La Banque mondiale, sésame du développement ivoirien

En annonçant, la semaine dernière, une reprise totale de sa coopération avec la Côte d’Ivoire, la Banque mondiale a ouvert en grand de nouvelles perspectives de développement pour le pays. En ligne de mire des nouveaux prêts désormais possibles : la réduction de la pauvreté et la lutte contre le sida.

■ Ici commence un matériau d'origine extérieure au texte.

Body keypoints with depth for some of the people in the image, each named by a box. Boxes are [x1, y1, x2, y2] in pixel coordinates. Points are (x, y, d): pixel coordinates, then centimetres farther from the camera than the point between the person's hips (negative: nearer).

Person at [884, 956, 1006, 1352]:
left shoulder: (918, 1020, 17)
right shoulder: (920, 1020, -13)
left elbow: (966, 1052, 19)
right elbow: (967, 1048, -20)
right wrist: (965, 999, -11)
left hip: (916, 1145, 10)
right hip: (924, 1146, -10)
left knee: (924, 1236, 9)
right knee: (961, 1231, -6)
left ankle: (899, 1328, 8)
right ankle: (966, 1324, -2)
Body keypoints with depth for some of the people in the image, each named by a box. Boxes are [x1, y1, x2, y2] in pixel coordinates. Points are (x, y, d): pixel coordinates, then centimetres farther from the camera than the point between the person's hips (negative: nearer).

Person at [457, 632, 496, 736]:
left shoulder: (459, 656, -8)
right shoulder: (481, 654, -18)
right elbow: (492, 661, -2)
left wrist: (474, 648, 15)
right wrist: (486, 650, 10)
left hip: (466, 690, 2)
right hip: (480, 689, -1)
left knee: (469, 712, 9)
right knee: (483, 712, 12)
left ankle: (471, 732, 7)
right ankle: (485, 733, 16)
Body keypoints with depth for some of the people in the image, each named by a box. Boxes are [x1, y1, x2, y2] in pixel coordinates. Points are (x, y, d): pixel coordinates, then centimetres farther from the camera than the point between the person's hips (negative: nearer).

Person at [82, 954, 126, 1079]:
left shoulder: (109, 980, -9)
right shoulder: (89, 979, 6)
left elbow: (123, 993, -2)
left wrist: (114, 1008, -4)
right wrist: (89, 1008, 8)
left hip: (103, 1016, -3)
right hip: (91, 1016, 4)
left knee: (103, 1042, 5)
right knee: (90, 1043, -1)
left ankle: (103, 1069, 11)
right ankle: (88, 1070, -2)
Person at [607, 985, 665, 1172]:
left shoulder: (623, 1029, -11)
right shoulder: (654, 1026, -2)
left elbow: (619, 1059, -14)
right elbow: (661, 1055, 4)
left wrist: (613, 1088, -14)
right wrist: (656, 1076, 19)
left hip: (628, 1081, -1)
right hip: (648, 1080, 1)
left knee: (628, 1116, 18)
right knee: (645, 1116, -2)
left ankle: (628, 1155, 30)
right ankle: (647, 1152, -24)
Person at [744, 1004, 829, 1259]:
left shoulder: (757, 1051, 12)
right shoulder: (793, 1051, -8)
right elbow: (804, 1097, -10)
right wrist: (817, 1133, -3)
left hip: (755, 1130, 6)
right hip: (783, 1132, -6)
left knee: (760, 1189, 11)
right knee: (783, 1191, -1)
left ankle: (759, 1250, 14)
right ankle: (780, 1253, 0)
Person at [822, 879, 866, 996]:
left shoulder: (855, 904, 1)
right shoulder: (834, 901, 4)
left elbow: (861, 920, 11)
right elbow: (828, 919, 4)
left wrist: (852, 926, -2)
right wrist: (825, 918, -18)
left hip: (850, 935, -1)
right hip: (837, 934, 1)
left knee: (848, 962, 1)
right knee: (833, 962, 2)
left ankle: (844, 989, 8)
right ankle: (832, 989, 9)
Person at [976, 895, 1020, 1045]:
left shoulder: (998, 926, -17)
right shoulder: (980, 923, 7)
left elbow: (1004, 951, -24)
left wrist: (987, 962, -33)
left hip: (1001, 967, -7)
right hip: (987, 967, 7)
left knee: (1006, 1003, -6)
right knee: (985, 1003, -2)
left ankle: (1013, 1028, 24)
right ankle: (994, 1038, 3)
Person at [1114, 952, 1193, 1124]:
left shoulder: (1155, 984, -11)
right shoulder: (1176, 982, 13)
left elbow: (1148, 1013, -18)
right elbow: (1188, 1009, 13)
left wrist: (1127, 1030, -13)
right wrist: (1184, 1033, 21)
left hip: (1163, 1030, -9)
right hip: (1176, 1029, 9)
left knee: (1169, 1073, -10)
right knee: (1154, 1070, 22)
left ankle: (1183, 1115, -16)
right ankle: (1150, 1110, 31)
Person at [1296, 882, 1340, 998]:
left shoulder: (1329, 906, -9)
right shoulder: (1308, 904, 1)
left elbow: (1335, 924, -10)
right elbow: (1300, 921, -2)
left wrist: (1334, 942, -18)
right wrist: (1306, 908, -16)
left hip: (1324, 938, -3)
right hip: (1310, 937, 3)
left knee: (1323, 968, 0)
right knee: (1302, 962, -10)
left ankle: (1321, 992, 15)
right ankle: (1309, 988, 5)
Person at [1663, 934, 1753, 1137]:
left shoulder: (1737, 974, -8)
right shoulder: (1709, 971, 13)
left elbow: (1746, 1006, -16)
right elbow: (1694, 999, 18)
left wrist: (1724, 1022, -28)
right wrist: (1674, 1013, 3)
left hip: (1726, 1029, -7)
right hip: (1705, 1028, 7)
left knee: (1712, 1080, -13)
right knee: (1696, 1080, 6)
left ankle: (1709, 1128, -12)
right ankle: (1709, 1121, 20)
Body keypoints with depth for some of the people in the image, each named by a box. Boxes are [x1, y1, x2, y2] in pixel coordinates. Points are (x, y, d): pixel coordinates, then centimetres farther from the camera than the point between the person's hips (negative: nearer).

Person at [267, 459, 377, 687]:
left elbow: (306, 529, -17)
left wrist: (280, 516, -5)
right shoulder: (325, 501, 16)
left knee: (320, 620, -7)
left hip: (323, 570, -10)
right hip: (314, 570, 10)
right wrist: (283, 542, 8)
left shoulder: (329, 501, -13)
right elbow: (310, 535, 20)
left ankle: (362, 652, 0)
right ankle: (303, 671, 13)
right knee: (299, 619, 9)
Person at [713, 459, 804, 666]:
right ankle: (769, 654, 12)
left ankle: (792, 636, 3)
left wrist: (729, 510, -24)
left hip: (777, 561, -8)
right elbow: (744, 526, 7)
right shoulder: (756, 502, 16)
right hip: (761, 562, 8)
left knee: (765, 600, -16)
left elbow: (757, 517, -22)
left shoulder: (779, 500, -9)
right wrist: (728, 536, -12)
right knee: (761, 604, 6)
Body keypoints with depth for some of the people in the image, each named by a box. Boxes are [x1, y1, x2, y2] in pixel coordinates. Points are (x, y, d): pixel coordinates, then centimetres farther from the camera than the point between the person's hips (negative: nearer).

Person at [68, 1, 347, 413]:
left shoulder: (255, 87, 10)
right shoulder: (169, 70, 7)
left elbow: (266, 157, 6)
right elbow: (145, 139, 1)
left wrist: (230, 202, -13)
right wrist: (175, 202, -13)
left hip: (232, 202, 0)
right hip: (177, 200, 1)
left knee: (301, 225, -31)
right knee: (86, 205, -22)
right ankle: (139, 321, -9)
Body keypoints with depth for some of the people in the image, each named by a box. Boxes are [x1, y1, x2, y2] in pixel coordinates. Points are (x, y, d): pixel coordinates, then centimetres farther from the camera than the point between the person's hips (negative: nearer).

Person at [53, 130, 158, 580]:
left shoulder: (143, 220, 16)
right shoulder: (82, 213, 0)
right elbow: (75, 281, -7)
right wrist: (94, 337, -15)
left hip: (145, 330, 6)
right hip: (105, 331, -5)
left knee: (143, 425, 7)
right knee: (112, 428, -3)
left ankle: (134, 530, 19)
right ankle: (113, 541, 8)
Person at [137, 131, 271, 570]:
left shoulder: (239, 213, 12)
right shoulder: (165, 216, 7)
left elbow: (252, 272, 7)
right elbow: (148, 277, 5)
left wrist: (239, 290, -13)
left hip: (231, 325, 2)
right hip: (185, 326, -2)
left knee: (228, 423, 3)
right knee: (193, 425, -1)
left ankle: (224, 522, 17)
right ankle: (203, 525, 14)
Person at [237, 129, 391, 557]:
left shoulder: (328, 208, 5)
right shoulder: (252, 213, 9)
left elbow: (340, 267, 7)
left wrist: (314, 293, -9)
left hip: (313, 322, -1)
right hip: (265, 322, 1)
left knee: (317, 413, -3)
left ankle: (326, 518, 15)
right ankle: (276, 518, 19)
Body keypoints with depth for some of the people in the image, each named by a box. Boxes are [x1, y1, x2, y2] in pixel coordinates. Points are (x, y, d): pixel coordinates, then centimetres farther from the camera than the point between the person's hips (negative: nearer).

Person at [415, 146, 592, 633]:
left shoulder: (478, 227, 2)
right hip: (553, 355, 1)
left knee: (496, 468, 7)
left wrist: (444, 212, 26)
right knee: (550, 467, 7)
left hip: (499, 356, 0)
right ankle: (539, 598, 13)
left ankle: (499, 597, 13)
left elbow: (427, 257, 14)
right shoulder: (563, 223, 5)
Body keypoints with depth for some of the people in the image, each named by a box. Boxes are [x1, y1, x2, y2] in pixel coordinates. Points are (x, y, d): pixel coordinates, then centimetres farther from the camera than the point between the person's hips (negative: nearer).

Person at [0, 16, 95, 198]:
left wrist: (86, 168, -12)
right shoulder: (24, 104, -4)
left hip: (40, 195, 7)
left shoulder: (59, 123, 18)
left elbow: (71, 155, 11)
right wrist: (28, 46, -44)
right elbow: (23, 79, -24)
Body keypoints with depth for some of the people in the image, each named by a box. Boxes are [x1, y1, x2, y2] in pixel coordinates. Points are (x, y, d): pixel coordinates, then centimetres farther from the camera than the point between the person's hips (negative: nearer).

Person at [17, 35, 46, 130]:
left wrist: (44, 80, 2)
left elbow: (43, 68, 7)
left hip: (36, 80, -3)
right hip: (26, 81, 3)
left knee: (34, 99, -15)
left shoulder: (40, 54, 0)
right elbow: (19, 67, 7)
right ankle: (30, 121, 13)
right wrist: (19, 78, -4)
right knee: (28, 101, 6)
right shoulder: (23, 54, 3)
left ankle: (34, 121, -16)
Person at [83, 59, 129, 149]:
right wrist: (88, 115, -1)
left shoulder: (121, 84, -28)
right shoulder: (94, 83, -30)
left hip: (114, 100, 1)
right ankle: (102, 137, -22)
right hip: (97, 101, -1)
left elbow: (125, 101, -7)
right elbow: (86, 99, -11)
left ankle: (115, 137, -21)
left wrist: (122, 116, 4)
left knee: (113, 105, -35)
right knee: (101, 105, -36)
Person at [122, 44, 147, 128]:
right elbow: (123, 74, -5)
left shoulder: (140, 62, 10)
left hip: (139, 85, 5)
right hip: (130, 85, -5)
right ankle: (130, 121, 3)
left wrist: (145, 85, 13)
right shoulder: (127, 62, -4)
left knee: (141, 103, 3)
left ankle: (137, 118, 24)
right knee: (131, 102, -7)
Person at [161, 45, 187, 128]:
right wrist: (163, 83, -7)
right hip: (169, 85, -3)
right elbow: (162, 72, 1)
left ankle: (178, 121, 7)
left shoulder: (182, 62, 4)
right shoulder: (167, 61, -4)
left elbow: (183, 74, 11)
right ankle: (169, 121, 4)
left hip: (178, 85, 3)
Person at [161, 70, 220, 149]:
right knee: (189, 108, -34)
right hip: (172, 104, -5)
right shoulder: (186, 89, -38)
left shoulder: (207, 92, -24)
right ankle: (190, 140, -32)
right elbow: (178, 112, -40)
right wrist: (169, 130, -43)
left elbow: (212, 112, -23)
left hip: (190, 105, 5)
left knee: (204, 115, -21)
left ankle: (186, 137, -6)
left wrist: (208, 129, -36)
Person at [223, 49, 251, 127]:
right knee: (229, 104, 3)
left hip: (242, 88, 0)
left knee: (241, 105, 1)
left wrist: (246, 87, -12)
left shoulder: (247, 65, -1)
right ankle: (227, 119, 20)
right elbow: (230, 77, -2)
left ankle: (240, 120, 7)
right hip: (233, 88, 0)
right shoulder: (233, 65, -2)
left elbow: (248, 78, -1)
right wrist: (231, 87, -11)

La Banque mondiale est de retour auprès de la Côte d’Ivoire pour assister son développement. L’institution financière internationale a décidé de reprendre des décaissements – une enveloppe globale de 200 milliards de FCFA (300,8 millions d’euros) – gelés en octobre 2000 suite à des arriérés de dette impayés. Mais le plus important n’est pas là. Car cette réhabilitation économique permet désormais au pays de briguer de nouveaux prêts pour mettre en oeuvre sa politique de lutte contre la pauvreté et un nouveau programme de lutte contre le sida.

La décision de la Banque mondiale intervient juste après que la Côte d’Ivoire a réglé son ardoise auprès d’elle. Une ardoise de 44,5 millions de dollars (51,5 millions d’euros) qui pesait lourd sur la crédibilité nationale à honorer ses créances. Le dialogue ainsi renoué avec l’un de ses plus importants bailleurs de fonds, le pays peut espérer retrouver le chemin d’une croissance en berne depuis 1999.

Etre éligible aux Pays pauvres très endettés

Les deniers du grand argentier ne sont pas encore arrivés que les autorités ivoiriennes se tournent déjà vers de nouvelles sources de financement. Pour soutenir la croissance économique en luttant contre la pauvreté, consolider les processus de réformes politiques et en assurer une meilleure maîtrise des dépenses publiques, la Côte d’Ivoire entend faire appel au Crédit de relance économique (CRE). Un programme de 150 milliards de FCFA (226,7 millions d’euros). La pandémie du sida occupe également les esprits des dirigeants et la lutte contre ce qu’ils considèrent comme un frein au développement est érigée en une des principales priorités. 30 milliards de FCFA (45,3 millions d’euros) doivent y être consacrés.

Le pays surfe sur la bonne vague. Et les politiques nationales menées jusque là semblent porter leurs fruits. Au budget 2001, estampillé  » budget sécurisé « , succède le  » budget d’assainissement « . Un nom évocateur qui porte toute la volonté affichée de l’Etat de redresser la barre. L’ancien mauvais payeur sort de sa chrysalide. Il espère bientôt redevenir éligible au titre des Pays pauvres très endettés (PPTE) ce qui lui permettrait d’alléger sa dette extérieure. L’Union européenne, qui avait elle aussi coupé les vannes de son aide en 1998 suite à la découverte d’importants détournements de fonds (2,7 milliards d’euros), pourrait bientôt pleinement emboîter le pas de la Banque mondiale.